I've seen this a lot of times when working with chef already. Someone moves a very trivial thing to a different place, or adds/moves a notification - current system works, clean deployment works, ... but current system will fail on the next reboot or package update that cascades in an unpredictable series of events. Unless you explicitly list all existing dependencies, the system is very fragile and sensitive to modifications. I agree that most people deploying a single-server webapp will never run into this, notice the problem, or even care about it. When deploying a multi-host, minimal-downtime infrastructure it becomes a problem though.

I can appreciate the simple chef/ansible way of provisioning things, but starting with some size I think that explicit dependencies are the only way to go. Puppet/salt allow me to do things that are quite hard to do in chef.

So Ansible has the disadvantage of unclear, implicit dependencies.

The undeterministic declarative system (Puppet) has the disadvantage of unclear, missing dependencies.

I would prefer a deterministic system, so that I can validate the output by automated acceptance tests. Preferably, these tests also take into account the various upgrade paths (new->head and head^->head)

> I know that a lot of people are reluctant to change because they have invested heavily in the times, money, efforts in something like puppet and they simply do not want to give puppet up

That's not me. Just recently I switched companies and needed to set up a new devops environment from scratch, and before starting I evaluated Ansible, Chef and Salt to determine whether they were superior to Puppet. I decided they were not.

I am not "in love" with Puppet. People who are in love with technology tend to make decisions for the wrong reasons.
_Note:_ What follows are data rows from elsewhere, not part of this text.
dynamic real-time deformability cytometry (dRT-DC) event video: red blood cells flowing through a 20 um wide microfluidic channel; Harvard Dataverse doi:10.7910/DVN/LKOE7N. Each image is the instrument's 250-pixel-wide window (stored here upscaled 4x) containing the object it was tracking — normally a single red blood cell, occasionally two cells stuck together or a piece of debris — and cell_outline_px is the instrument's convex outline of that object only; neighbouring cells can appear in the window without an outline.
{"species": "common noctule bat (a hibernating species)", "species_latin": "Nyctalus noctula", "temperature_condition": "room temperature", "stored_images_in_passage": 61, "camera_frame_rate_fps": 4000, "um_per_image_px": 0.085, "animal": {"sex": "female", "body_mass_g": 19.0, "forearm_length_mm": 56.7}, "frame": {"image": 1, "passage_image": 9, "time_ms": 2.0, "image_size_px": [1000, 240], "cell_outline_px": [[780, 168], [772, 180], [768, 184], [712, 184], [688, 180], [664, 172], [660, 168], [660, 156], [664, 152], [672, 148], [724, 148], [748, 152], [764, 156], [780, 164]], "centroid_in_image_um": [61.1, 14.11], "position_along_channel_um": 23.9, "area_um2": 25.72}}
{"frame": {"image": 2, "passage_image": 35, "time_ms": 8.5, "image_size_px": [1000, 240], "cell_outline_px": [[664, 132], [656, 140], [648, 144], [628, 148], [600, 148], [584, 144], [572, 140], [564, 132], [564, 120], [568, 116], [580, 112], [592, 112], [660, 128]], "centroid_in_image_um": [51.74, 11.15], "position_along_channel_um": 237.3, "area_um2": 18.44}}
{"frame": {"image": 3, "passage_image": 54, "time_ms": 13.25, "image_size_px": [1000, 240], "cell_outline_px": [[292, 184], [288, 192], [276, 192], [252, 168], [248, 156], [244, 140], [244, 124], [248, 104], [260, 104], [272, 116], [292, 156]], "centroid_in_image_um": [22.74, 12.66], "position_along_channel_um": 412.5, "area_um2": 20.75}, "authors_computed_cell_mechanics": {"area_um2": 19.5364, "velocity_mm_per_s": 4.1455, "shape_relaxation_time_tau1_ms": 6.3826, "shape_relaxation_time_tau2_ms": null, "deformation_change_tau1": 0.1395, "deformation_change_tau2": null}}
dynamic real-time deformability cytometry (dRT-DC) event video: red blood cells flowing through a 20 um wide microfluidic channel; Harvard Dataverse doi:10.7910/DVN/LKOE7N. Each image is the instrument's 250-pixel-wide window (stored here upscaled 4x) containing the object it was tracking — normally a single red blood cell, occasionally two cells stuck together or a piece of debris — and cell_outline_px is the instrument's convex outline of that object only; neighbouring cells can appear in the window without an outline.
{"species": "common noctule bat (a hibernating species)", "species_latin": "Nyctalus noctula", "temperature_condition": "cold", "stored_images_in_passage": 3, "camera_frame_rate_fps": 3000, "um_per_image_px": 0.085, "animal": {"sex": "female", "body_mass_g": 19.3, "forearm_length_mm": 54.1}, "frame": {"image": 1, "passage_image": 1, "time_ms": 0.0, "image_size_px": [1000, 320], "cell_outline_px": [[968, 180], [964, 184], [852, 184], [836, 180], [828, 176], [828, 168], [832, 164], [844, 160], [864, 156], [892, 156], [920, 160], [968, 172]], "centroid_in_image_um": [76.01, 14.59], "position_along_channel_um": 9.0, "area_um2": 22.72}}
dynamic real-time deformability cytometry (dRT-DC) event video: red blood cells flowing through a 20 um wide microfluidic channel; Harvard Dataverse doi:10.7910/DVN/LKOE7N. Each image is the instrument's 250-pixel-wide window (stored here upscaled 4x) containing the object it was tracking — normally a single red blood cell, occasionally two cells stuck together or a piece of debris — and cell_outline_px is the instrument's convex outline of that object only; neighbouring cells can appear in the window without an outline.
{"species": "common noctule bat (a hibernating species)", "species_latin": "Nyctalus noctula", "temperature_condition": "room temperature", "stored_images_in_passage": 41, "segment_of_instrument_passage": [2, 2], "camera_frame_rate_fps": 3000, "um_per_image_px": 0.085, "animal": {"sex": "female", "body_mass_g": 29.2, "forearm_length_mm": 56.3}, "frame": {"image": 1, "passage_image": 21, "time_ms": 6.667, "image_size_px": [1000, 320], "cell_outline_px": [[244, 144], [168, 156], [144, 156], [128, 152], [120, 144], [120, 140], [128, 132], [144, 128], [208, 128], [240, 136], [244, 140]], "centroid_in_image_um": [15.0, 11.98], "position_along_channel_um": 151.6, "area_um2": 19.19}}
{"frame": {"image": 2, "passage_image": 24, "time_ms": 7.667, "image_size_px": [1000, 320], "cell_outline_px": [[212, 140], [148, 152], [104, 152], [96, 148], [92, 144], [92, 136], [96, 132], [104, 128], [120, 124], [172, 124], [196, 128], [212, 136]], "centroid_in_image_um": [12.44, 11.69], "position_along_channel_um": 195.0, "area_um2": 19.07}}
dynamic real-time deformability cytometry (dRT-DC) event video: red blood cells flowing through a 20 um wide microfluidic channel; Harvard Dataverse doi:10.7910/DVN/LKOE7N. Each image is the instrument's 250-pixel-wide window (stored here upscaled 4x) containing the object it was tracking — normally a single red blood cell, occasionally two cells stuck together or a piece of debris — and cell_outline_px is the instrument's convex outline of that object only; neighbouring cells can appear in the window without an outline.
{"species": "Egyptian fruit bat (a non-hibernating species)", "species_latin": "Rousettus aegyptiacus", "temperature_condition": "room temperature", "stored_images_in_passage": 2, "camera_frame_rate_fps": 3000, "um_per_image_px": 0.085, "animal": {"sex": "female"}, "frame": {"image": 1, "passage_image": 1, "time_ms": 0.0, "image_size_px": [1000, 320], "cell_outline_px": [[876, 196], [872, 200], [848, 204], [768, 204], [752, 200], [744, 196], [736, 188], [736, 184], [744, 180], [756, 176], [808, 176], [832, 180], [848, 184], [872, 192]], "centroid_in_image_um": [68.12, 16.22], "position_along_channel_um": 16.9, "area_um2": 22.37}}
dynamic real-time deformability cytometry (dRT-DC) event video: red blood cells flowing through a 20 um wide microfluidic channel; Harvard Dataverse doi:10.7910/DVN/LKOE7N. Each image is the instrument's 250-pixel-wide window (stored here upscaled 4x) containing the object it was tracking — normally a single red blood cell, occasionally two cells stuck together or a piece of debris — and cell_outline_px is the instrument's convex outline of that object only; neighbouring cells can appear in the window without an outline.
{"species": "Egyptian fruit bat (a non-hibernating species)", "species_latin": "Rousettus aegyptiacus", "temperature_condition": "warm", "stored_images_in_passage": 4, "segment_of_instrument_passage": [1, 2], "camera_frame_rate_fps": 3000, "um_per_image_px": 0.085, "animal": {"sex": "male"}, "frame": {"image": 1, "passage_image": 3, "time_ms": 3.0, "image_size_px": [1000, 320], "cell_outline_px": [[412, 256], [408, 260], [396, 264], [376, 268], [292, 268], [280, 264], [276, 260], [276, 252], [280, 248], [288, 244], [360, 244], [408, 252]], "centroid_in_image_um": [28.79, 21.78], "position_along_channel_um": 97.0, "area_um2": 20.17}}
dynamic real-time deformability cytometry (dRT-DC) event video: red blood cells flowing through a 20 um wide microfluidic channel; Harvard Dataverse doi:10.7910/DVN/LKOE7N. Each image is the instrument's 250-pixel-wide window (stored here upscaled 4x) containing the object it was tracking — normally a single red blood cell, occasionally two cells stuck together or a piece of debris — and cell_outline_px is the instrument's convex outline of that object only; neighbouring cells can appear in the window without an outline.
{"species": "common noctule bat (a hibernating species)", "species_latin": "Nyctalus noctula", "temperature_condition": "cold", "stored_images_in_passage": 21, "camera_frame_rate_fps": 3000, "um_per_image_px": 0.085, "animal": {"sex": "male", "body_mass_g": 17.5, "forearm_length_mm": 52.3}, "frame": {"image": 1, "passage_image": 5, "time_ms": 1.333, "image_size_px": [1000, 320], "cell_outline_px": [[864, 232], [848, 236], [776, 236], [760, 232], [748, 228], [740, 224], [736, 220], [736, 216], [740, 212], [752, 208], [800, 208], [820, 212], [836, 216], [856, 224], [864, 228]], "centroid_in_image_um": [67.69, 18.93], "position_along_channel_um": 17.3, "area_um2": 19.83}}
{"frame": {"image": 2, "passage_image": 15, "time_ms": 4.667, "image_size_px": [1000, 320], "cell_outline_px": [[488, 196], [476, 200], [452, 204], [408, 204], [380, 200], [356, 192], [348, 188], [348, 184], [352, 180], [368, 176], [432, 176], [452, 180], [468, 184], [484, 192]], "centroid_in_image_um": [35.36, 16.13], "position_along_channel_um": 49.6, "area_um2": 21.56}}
I have very little loyalty when it comes to choosing software, and will gladly replace any part of my stack if there is a better solution; but I greatly appreciate maturity and stability. Freshly minted, grandly-hyped technology is by definition immature.

I am truly tired of software being unnecessarily reinvented. The "not invented here" (or perhaps "not invented by me") treadmill where young, inexperienced developers throw away older, mature technology simply because it's not fresh and new is something I try to stay away from. Sometimes (Rails, Node.js, Nginx, Go) it brings something genuinely new to the stable, but generally it doesn't.

Lastly, I don't appreciate your condescending tone. And really, I'm not your friend.

  Ansible looks to me like the product of a person who looked 
  at Puppet, said something like "ugh Ruby, ew syntax" and  
  made his own thing, without looking deeper.

Before he created Ansible, Michael Dehaan was Puppet's product manager.

I said looks, I was not being literal. I don't know anything about Mr. Michael Dehaan and I'm not going to speculate.

He was the product manager some years ago and very briefly.